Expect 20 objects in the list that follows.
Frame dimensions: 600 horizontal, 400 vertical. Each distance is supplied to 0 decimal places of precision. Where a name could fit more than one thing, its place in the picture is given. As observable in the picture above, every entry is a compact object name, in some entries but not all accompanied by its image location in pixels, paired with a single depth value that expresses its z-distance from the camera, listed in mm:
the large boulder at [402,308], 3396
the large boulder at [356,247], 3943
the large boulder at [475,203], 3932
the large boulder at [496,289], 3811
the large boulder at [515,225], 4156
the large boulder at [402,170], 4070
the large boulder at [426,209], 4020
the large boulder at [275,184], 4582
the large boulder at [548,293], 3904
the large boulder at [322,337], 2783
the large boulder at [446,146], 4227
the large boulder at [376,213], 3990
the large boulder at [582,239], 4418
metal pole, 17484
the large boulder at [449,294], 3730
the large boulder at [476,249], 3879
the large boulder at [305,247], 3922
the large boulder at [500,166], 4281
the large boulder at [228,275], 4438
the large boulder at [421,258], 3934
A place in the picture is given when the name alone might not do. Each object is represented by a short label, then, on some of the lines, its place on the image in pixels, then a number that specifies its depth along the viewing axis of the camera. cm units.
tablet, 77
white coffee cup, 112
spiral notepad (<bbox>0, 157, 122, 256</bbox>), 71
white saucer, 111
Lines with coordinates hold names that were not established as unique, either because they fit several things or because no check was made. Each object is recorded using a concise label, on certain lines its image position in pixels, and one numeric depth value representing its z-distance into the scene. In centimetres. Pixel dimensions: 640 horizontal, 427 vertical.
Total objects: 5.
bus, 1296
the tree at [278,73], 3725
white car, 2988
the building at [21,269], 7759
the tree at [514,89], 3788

============================================================

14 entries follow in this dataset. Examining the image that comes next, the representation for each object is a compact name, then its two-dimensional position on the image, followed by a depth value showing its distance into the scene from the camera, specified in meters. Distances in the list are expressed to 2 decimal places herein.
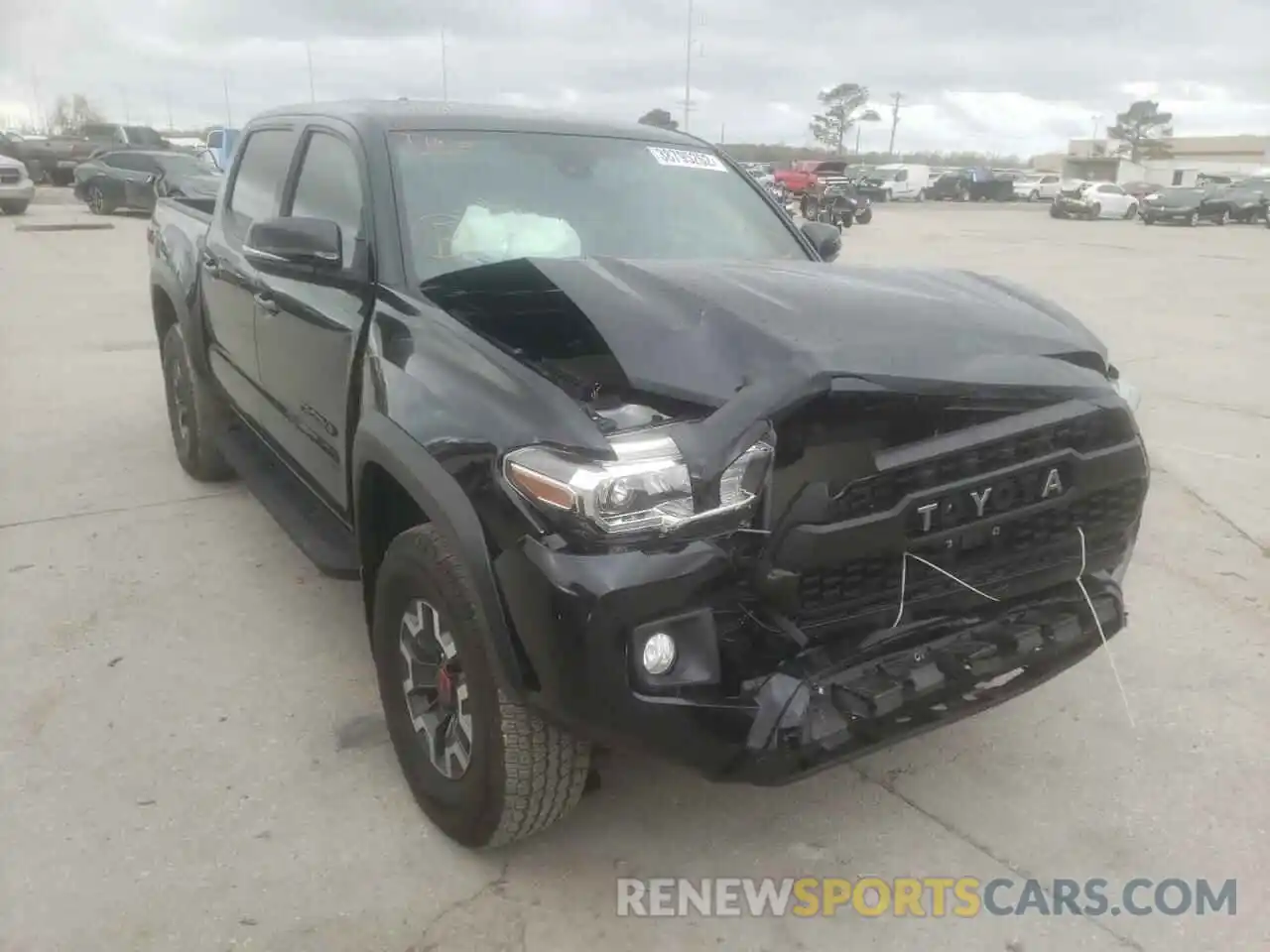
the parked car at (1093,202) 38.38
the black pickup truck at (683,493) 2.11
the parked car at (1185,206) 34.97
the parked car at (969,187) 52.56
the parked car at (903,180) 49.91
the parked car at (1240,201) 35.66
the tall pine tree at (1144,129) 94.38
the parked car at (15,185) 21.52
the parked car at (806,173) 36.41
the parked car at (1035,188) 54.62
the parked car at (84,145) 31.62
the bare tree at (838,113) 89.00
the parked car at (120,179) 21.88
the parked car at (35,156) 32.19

============================================================

Once the line with "Expect 20 objects in the list that follows." is found in the records above, print exactly that line and every line after it through the line with "white saucer, 111".

Expect 20 objects in the list that follows.
Frame dimensions: 600 horizontal, 400 vertical. Each distance is supplied to 0 decimal places of precision. Where a name could fit more than one thing, its place in the picture is given. As observable in the picture above, every entry is a compact object name, in some entries but not all accompanied by its image location in pixels, paired with a single depth value that expresses its z-distance from the camera, listed in mm:
the large boulder at [402,308], 3396
the large boulder at [356,247], 3943
the large boulder at [475,203], 3932
the large boulder at [496,289], 3811
the large boulder at [515,225], 4156
the large boulder at [402,170], 4070
the large boulder at [426,209], 4020
the large boulder at [275,184], 4582
the large boulder at [548,293], 3904
the large boulder at [322,337], 2783
the large boulder at [446,146], 4227
the large boulder at [376,213], 3990
the large boulder at [582,239], 4418
metal pole, 17484
the large boulder at [449,294], 3730
the large boulder at [476,249], 3879
the large boulder at [305,247], 3922
the large boulder at [500,166], 4281
the large boulder at [228,275], 4438
the large boulder at [421,258], 3934
A place in the picture is given when the name alone might not do. Each object is represented by a short label, then, on some of the lines, its place on the image in pixels, then a number that specifies its depth along the viewing axis of the camera. cm units.
tablet, 77
white coffee cup, 112
spiral notepad (<bbox>0, 157, 122, 256</bbox>), 71
white saucer, 111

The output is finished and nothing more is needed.